It’s that time again. Time for another stroll through the archives of a struggling musician. Today’s journal entry takes us back 25 years to March of 1988; a significant date for me, because it marked the first time I ever joined a band.
My own quest for music glory actually began on May 24, 1985 (the day I took my first legitimate guitar lesson), but it took me nearly three years to get into my first working band. As an aspiring young guitarist, there is no better time then when you join your first band. You’re young, fresh-faced and haven’t yet gotten to the point where bitching, late nights and getting screwed over by club owners is routine. Instead, all you see are Grammy awards, cameras flashing, girls as far as the eye can see, hotel rooms being demolished and your name on the marquee. Ah, to be young again!
One of the things I liked to do with my journal entries back then was pretend that I was being interviewed by some big time journalist. I’d have back and forth discussions with a phantom interviewer (Rolling Stone, MTV, Guitar World – take your pick) regarding my career, and I always liked to answer the questions as if I already had achieved some degree of success in the music business. I found that by doing these “interviews”, it gave me the inspiration to keep pushing on. What’s interesting is that I’ve since discovered (by doing my own “real” interviews) is that a lot of my guitar heroes did exactly the same thing.

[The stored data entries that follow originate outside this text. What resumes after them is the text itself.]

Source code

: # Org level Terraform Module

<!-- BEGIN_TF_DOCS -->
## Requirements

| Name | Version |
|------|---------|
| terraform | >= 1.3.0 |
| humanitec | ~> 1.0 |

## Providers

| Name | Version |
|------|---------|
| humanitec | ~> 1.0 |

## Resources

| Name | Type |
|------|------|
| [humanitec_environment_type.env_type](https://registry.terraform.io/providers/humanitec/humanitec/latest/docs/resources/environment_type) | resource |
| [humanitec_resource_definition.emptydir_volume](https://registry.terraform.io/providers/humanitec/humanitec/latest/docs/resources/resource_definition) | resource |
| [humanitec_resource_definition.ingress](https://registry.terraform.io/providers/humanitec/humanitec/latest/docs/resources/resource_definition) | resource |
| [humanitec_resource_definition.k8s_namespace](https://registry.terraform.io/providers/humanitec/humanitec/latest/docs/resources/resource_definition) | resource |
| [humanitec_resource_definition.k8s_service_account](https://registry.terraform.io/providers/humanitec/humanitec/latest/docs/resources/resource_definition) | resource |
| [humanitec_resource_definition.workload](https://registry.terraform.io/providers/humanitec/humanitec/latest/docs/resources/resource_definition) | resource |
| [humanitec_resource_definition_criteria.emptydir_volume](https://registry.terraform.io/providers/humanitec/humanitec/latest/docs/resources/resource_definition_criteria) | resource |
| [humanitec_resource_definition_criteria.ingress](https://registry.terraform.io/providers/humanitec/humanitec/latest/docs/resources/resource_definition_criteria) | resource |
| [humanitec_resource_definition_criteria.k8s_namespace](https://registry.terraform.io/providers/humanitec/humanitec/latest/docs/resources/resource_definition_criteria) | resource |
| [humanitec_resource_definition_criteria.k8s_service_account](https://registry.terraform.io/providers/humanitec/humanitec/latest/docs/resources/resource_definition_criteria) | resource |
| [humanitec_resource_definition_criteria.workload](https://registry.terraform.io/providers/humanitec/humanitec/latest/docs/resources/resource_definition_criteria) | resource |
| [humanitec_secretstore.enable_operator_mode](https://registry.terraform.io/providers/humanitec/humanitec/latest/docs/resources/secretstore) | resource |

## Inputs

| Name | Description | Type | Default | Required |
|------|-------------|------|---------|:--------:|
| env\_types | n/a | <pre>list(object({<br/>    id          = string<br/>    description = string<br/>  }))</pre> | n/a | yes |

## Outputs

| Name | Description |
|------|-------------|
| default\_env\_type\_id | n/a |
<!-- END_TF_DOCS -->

My very first band was called ‘Silent Rage’; a name which I’m sure dozens of other groups had. In fact, one such band even had success with it:
Believe it or not, this was exactly what I wanted to look and sound like. If you want to see what my dream band was back then, here it is. Ok, maybe I wouldn’t have named the album “Don’t Touch Me There”, but I mean come on… what’s not to like about hair metal, guitars and hot chicks on motorcycles? It doesn’t get more rock and roll than that.
But, back to the journal entry….
I began this “interview” by asking myself whether I preferred doing cover songs as opposed to originals. This in turn made me consider the band I had just joined a few days earlier and what our possible first gig might be like.
From March, 1988
Interviewer: You say that you like playing live. Do you like doing cover tunes?
Me: To an extent. As an amateur on the club circuit, or gigging at all I would start out with an even mixture. Here’s how a typical night would go:
“Ladies and Gentlemen, Thank you for coming to Joe’s Bar and Grill. For your entertainment tonight, this is a young band which has a lot of talent: Silent Rage!”
Then we’d come on. All ready to jam.
We’d start off with a good loosen up song to get everyone going: “Shook Me All Night Long” by AC/DC. Then, we’d try something good and challenging like “Still of The Night” by Whitesnake. After that, an original or two (don’t forget to introduce them as such so people won’t go – “What the hell song is THAT?”) Tell them its original, maybe who wrote it or a little story of its origin.
Afterwards, get really going with “Here I Go Again” from Whitesnake. Then another original or two (again, introduce them as such). Take a break for 15 minutes (you should have been playing for about an hour or so by now).
Come back, do originals for the second set (maybe three). Then right back into it with a monster hit, “Crazy Train” by Ozzy. Follow it with “Photograph” by Def Leppard, some more originals and then afterwards thank everyone for coming and go out with “More Than A Feeling” by Boston and maybe (if the crowd is teeny-boppers) “Talk Dirty To Me” by Poison.
For the Boston song: try to get the audience to clap along during the chorus. In fact, try to get them involved in the show as much as possible. No, I don’t mean try to see which section is louder (save that until you’re at Stabler Arena).
Look good, do a few movements, look at your crowd and be friendly.
Above all: Rock and Roll!
One of the things I enjoyed most about reading this entry again (aside from having listed every single detail of how a show would go and my Whitesnake fetish) were my own individual song choices. I certainly had a lot to learn about what songs worked in clubs (and would find out the hard way). Having said that, you can definitely see my hair metal influence and the music that was popular at the time.
The days when the sky really was the limit!